密室ゲーム


由里子へ毒薬入りのお茶が渡るのかどうかという事にドキドキしながら、未だ修二の手にある2つの紙コップをじっと凝視する桜。


が、そこで修二が思いもよらない行動をとった。


「はい。哲夫さんどうぞ」と言いながら1つを哲夫に手渡し、残りの1つを渡す際に「後こちらを由里子さんに」と口にしたのだ。

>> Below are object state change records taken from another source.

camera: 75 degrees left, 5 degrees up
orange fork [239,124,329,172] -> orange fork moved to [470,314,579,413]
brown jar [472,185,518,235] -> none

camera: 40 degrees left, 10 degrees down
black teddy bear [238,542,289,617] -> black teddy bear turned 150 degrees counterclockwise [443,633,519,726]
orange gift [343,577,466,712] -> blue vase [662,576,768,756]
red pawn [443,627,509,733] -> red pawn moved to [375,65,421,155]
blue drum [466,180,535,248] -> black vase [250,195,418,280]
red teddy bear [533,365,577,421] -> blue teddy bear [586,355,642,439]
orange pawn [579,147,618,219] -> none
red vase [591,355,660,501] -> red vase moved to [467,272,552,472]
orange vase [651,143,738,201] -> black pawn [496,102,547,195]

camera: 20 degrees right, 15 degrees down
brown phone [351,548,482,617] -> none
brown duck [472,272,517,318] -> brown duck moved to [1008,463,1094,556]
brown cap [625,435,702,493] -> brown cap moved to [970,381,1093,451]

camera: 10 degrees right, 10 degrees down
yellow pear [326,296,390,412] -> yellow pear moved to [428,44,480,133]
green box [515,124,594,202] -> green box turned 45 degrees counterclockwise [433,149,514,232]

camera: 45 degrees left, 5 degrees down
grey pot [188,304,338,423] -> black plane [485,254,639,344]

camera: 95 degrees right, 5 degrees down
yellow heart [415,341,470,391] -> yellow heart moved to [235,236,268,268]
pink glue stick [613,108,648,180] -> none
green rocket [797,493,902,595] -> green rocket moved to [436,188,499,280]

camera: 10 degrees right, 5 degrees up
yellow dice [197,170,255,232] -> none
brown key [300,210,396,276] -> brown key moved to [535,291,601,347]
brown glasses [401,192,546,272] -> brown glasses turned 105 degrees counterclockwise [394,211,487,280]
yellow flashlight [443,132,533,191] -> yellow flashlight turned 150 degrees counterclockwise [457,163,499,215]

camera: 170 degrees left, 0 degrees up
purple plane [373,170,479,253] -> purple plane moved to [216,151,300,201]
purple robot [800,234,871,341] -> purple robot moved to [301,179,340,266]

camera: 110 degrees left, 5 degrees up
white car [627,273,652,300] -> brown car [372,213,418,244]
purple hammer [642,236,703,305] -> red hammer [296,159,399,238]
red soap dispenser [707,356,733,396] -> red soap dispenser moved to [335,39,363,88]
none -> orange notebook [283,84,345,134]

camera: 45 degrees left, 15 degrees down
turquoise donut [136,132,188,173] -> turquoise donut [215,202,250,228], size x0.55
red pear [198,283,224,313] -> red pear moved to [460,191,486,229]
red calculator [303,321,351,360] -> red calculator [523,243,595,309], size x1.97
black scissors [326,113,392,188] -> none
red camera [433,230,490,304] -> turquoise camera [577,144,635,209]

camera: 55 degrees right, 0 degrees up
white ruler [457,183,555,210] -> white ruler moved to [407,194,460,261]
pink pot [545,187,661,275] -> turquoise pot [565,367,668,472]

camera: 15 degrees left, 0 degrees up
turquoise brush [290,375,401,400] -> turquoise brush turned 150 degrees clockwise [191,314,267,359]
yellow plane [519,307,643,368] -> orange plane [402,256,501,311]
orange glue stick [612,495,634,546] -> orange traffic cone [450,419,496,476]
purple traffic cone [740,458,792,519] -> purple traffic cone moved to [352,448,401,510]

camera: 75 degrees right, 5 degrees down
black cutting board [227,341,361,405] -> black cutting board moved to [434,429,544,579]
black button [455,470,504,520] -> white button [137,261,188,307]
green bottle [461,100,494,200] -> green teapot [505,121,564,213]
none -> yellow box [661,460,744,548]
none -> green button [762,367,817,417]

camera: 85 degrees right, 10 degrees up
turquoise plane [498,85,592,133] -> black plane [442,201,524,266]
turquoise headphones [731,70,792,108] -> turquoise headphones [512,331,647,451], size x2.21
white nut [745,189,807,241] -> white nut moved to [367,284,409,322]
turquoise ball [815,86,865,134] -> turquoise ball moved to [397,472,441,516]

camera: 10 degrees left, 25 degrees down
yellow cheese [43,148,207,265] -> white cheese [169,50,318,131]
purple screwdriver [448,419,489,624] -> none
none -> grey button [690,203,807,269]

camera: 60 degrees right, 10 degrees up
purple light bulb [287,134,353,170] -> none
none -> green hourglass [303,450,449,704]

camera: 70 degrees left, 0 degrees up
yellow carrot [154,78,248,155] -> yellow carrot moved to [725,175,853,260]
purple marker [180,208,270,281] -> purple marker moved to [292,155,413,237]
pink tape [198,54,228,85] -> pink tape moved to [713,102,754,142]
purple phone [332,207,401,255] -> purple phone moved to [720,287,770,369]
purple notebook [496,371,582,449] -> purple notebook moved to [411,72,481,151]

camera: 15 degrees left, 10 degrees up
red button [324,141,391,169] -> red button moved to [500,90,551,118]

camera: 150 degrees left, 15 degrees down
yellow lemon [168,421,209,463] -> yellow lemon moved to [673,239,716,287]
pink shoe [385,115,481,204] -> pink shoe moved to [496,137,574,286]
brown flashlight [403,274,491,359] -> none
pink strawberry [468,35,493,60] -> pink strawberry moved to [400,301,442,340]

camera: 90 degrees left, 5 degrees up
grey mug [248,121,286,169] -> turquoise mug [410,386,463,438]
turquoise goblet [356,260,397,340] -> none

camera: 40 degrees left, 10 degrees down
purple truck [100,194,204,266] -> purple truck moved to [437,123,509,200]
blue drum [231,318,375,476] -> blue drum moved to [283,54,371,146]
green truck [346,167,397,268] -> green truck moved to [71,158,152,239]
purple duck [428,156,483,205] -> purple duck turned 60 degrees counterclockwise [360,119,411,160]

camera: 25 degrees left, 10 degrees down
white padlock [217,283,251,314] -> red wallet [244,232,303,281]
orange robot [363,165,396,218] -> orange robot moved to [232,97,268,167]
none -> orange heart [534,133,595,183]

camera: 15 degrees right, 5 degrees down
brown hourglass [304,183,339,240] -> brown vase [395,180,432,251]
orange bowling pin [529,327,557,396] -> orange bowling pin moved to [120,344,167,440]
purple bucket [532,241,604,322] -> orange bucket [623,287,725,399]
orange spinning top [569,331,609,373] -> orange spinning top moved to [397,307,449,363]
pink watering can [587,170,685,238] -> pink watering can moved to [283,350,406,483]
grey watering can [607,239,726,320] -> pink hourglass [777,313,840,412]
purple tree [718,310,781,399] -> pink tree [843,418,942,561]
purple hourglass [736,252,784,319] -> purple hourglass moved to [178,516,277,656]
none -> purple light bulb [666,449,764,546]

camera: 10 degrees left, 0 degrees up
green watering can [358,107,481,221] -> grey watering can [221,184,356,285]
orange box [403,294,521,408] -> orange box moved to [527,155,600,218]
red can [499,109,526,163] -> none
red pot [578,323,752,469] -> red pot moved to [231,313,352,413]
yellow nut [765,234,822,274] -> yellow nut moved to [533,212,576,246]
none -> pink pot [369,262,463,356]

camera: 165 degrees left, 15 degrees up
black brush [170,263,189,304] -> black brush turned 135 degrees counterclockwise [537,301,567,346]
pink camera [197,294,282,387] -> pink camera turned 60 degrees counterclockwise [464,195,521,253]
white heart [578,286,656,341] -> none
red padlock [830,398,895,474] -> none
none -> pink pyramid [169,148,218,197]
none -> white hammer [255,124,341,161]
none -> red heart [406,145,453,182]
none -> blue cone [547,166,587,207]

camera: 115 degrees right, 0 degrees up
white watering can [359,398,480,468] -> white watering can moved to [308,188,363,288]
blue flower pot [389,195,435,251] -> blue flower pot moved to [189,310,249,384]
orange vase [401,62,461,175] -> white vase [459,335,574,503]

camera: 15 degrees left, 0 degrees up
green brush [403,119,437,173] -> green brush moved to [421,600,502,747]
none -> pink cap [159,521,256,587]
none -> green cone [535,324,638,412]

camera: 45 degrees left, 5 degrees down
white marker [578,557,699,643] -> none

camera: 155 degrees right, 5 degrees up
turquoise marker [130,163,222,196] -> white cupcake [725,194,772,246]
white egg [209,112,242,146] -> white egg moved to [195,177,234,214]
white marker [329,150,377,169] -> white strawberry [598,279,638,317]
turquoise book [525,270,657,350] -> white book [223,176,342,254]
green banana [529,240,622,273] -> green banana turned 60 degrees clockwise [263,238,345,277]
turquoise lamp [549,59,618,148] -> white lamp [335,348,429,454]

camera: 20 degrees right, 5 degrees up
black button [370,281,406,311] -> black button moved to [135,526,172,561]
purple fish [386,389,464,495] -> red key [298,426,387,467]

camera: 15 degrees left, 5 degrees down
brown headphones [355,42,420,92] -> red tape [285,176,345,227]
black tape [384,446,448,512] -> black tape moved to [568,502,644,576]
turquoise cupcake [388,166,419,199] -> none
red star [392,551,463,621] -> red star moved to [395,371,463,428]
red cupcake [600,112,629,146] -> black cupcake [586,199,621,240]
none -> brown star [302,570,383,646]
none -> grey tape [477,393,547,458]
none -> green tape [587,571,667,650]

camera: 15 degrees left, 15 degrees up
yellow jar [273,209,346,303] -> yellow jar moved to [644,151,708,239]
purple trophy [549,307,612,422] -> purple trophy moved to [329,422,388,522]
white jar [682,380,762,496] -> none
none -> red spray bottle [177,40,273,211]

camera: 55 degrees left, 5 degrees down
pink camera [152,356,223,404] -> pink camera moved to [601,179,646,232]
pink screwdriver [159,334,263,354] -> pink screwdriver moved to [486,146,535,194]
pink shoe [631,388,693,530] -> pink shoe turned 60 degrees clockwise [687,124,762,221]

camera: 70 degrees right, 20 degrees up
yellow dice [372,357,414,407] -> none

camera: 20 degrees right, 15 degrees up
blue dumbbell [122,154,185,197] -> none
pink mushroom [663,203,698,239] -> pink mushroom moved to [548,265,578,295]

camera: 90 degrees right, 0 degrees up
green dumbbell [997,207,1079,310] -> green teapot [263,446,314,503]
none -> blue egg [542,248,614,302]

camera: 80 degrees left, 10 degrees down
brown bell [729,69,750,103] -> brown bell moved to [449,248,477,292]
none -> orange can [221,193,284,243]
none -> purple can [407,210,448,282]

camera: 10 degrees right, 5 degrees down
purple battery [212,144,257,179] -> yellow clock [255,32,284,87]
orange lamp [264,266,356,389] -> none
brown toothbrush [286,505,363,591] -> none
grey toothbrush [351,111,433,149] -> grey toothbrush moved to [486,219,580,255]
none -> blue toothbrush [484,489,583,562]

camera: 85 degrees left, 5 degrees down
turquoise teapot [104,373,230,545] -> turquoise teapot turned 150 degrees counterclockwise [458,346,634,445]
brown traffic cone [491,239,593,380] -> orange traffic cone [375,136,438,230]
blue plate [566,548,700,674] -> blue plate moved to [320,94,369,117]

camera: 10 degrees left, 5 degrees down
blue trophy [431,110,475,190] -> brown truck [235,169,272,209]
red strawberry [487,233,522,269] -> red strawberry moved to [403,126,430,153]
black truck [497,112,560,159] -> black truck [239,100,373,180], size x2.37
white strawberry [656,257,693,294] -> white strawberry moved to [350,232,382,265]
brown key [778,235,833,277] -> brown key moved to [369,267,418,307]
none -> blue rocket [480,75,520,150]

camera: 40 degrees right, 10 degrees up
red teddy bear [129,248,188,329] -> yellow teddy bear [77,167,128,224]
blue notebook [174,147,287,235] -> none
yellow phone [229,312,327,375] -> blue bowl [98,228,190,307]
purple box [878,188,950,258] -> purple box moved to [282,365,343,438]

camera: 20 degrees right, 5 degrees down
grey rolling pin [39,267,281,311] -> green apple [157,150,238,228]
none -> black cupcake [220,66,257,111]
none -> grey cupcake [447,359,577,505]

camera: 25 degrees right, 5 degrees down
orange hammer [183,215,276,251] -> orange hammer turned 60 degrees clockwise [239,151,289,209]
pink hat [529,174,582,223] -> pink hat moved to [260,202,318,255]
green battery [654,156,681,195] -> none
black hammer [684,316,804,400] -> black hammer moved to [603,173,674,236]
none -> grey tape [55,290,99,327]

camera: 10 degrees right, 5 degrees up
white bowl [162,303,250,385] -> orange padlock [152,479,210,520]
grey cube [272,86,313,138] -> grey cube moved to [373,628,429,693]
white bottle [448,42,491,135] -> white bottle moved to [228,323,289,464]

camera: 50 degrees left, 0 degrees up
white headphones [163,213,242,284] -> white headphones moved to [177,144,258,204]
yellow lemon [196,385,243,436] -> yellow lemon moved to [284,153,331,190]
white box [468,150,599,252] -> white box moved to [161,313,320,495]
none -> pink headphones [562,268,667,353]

そうやって渡されてしまえば、もう哲夫が選択する事は無くなってしまう。


名指しで渡された物を拒否し別の物にするなんて事は、そうそう出来るものじゃない。敢えて出来るのは、この場で自分勝手な言動をしている守くらいなものだろう。


当然、哲夫は修二に言われた事に頷き、由里子にと言われたお茶の入った紙コップを由里子へと差し出した。


その光景を目にした桜の口元が僅かにニヤつく。


そして、そのニヤついた口元を隠すように自分の手元にあるお茶を一気に口へと流し込んだ。


2つのお茶の行方は修二が決める事となったのだが、その決定が結果、桜の思い通りに事を進めてくれた。


由里子へ渡ったのは毒薬入りのお茶。


きっと修二は、綺麗な紙コップを女性の由里子へとでも思っての事だろう。